On Wednesday 15 July 2015 11:18:31 Bamvor Zhang Jian wrote:
Hi, Arnd
On 07/09/2015 06:26 PM, Arnd Bergmann wrote:
On Thursday 09 July 2015 17:02:47 Bamvor Zhang Jian wrote:
On 07/09/2015 04:09 AM, John Stultz wrote:
On Mon, Jun 29, 2015 at 7:23 AM, Bamvor Zhang Jian bamvor.zhangjian@linaro.org wrote:
+int get_timeval64(struct timeval64 *tv,
const struct __kernel_timeval __user *utv)
+{
struct __kernel_timeval ktv;
int ret;
ret = copy_from_user(&ktv, utv, sizeof(ktv));
if (ret)
return -EFAULT;
tv->tv_sec = ktv.tv_sec;
if (!IS_ENABLED(CONFIG_64BIT)
+#ifdef CONFIG_COMPAT
|| is_compat_task()
+#endif
These sorts of ifdefs are to be avoided inside of functions.

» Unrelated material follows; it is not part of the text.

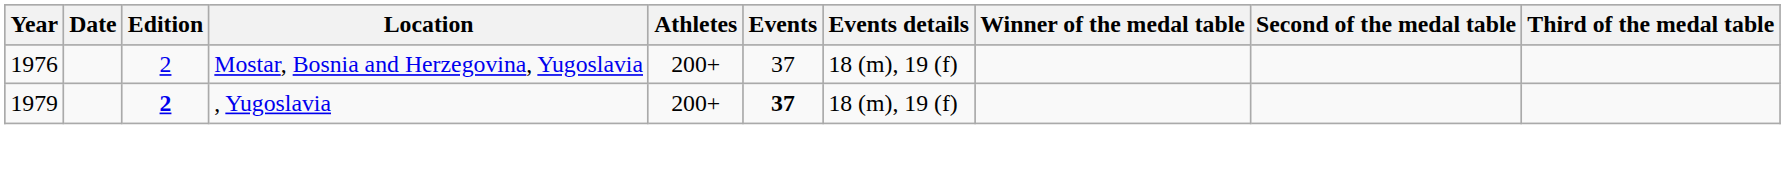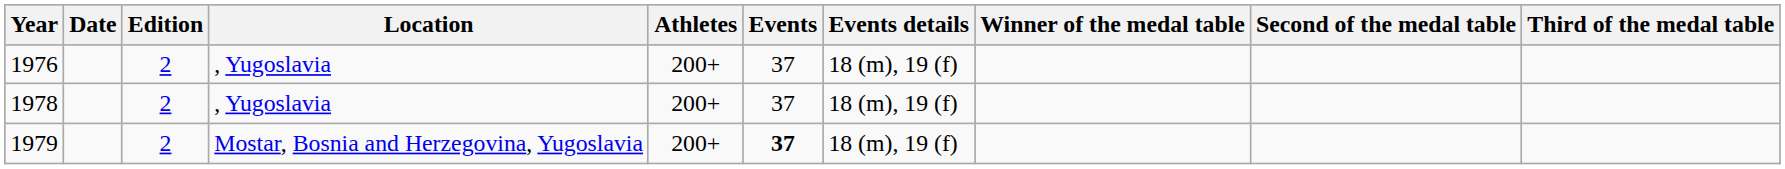1976 | Location: Mostar, Bosnia and Herzegovina, Yugoslavia -> , Yugoslavia
+ row: 1978 | 2 | , Yugoslavia | 200+ | 37 | 18 (m), 19 (f)
1979 | Edition: bold -> normal
1979 | Location: , Yugoslavia -> Mostar, Bosnia and Herzegovina, Yugoslavia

Instead, it seems is_compat_task() should be defined to 0 in the !CONFIG_COMPAT case, so you can avoid the ifdefs and the compiler can still optimize it out.
I add this ifdef because I got compile failure on arm platform. This file do not include the <linux/compat.h> directly. And in arm64, compat.h is included implicitily. So, I am not sure what I should do here. Include <linux/compat.h> in this file directly or add a this check at the beginning of this file?
#ifndef is_compat_task #define is_compat_task() (0) #endif
Actually I think we can completely skip this test here: Unlike timespec, timeval is defined in a way that always lets user space use a 64-bit type for the microsecond portion (suseconds_t tv_usec).
I do not familar with this type. I grep the suseconds_t in glibc, it seems that suseconds_t(__SUSECONDS_T_TYPE) is defined as __SYSCALL_SLONG_TYPE which is __SLONGWORD_TYPE(32bit on 32bit architecture).
Correct, but POSIX allows it to be redefined along with time_t, so timeval can be a pair of 64-bit values. In contrast, timespec is required by POSIX (and C11) to be a time_t and a 'long', which is why we need a hack to check the size of the second word of the timespec structure.